Introduction
Google's latest multimodal large language model Gemini 2.0 Flash can generate and edit images through continuous dialogue, marking an important step forward in the future trend of LLM and intelligent human-computer interaction; a creator optimized its integration with ComfyUI (based on CY-CHENYUE's original project), fixed image conversion and API key security issues, allowing users to seamlessly explore Gemini 2.0's graphic capabilities in ComfyUI, and easily combine it with plug-ins such as HD Zoom. More graphic features will be added in the future to further enhance the creative task experience.
https://github.com/CY-CHENYUE/ComfyUI-Gemini-API
Recommended machine:Large-Pro
Workflow Overview
How to use this workflow
This workflow is divided into two parts. You need to call the Google API first, and then run the workflow after setting up the API
Part 1: Get Google API
Step 1: Visit Google AI Studio
https://aistudio.google.com/apikey?hl=zh-cn
If you cannot access it through the link, please refer to the link provided by the author's Readme in the Github link mentioned in the above introduction
Step 2: Apply for API
Click the boxed area to apply for your exclusive API, which will then be displayed in the display bar below
Part 2: Img2Img
Step 1: Upload reference image
Step 2: Input the Prompt
Supports Chinese and English languages, and Chinese comprehension is better than English
You can use this plug-in to do text2image (requires bypass load image), image editing, watermark removal, line drawing, e-commerce promotional images, image background change.

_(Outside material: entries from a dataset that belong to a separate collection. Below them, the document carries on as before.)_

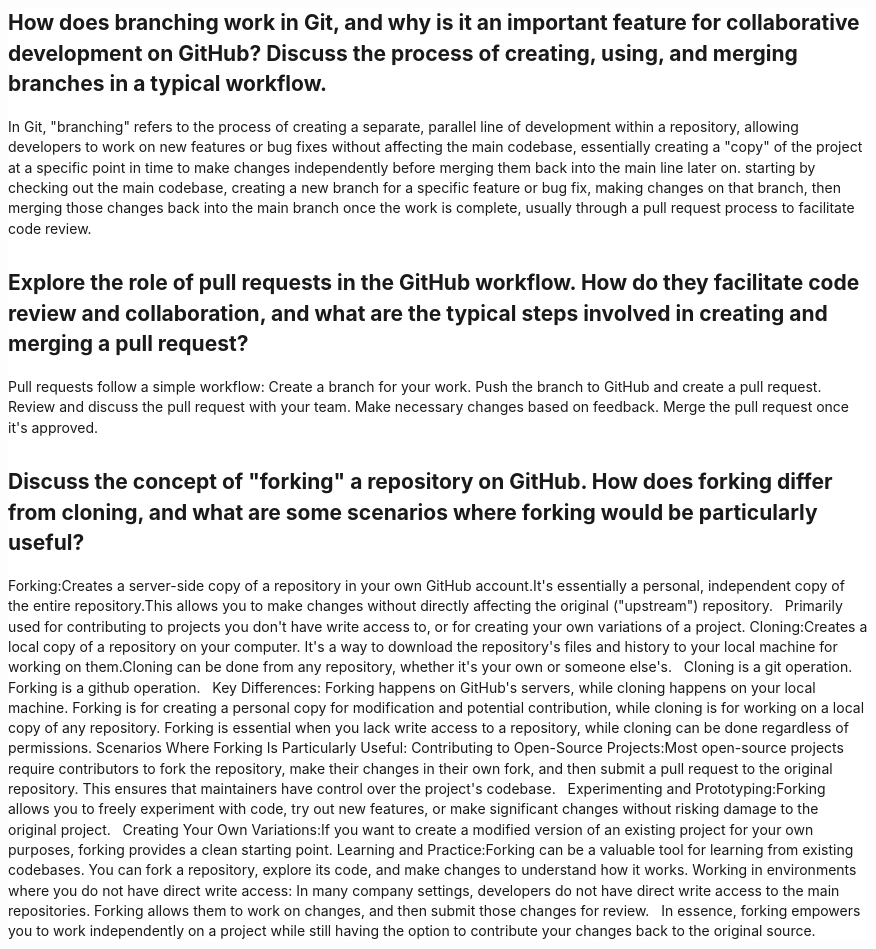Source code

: ## How does branching work in Git, and why is it an important feature for collaborative development on GitHub? Discuss the process of creating, using, and merging branches in a typical workflow.
In Git, "branching" refers to the process of creating a separate, parallel line of development within a repository, allowing developers to work on new features or bug fixes without affecting the main codebase, essentially creating a "copy" of the project at a specific point in time to make changes independently before merging them back into the main line later on.
starting by checking out the main codebase, creating a new branch for a specific feature or bug fix, making changes on that branch, then merging those changes back into the main branch once the work is complete, usually through a pull request process to facilitate code review.
## Explore the role of pull requests in the GitHub workflow. How do they facilitate code review and collaboration, and what are the typical steps involved in creating and merging a pull request?
Pull requests follow a simple workflow:
Create a branch for your work.
Push the branch to GitHub and create a pull request.
Review and discuss the pull request with your team.
Make necessary changes based on feedback.
Merge the pull request once it's approved.

## Discuss the concept of "forking" a repository on GitHub. How does forking differ from cloning, and what are some scenarios where forking would be particularly useful?

Forking:Creates a server-side copy of a repository in your own GitHub account.It's essentially a personal, independent copy of the entire repository.This allows you to make changes without directly affecting the original ("upstream") repository.   
Primarily used for contributing to projects you don't have write access to, or for creating your own variations of a project.
Cloning:Creates a local copy of a repository on your computer. It's a way to download the repository's files and history to your local machine for working on them.Cloning can be done from any repository, whether it's your own or someone else's.   
Cloning is a git operation. Forking is a github operation.   
Key Differences:
 Forking happens on GitHub's servers, while cloning happens on your local machine.
 Forking is for creating a personal copy for modification and potential contribution, while cloning is for working on a local copy of any repository.
 Forking is essential when you lack write access to a repository, while cloning can be done regardless of permissions.
Scenarios Where Forking Is Particularly Useful:
Contributing to Open-Source Projects:Most open-source projects require contributors to fork the repository, make their changes in their own fork, and then submit a pull request to the original repository. This ensures that maintainers have control over the project's codebase.   
Experimenting and Prototyping:Forking allows you to freely experiment with code, try out new features, or make significant changes without risking damage to the original project.   
Creating Your Own Variations:If you want to create a modified version of an existing project for your own purposes, forking provides a clean starting point.
Learning and Practice:Forking can be a valuable tool for learning from existing codebases. You can fork a repository, explore its code, and make changes to understand how it works.
Working in environments where you do not have direct write access:
In many company settings, developers do not have direct write access to the main repositories. Forking allows them to work on changes, and then submit those changes for review.   
In essence, forking empowers you to work independently on a project while still having the option to contribute your changes back to the original source.
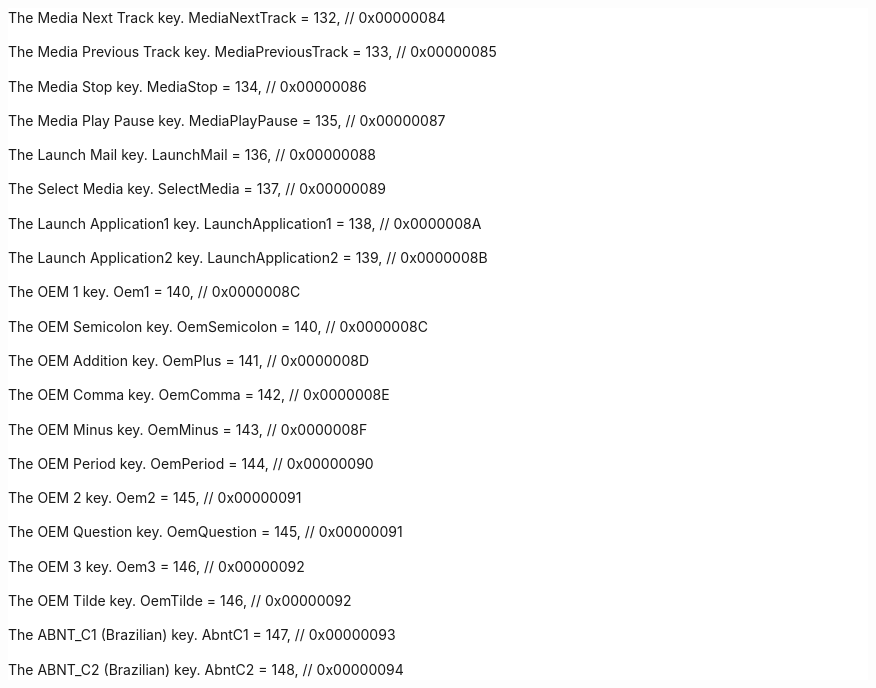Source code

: The Media Next Track key.
MediaNextTrack = 132, // 0x00000084

 The Media Previous Track key.
MediaPreviousTrack = 133, // 0x00000085

 The Media Stop key.
MediaStop = 134, // 0x00000086

 The Media Play Pause key.
MediaPlayPause = 135, // 0x00000087

 The Launch Mail key.
LaunchMail = 136, // 0x00000088

 The Select Media key.
SelectMedia = 137, // 0x00000089

 The Launch Application1 key.
LaunchApplication1 = 138, // 0x0000008A

 The Launch Application2 key.
LaunchApplication2 = 139, // 0x0000008B

 The OEM 1 key.
Oem1 = 140, // 0x0000008C

 The OEM Semicolon key.
OemSemicolon = 140, // 0x0000008C

 The OEM Addition key.
OemPlus = 141, // 0x0000008D

 The OEM Comma key.
OemComma = 142, // 0x0000008E

 The OEM Minus key.
OemMinus = 143, // 0x0000008F

 The OEM Period key.
OemPeriod = 144, // 0x00000090

 The OEM 2 key.
Oem2 = 145, // 0x00000091

 The OEM Question key.
OemQuestion = 145, // 0x00000091

 The OEM 3 key.
Oem3 = 146, // 0x00000092

 The OEM Tilde key.
OemTilde = 146, // 0x00000092

 The ABNT_C1 (Brazilian) key.
AbntC1 = 147, // 0x00000093

 The ABNT_C2 (Brazilian) key.
AbntC2 = 148, // 0x00000094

If you want to keep the character consistent, please state it clearly in the prompt.
Step 3: Add the API just generated
This workflow provides a temporary API for MimicPC designer testing. In order to avoid subsequent failure, it is best to follow the process of Part 1.
Step 4: Get Image
Step 5: View the Log
The custom_node author only supports Chinese, and does not support other languages for viewing.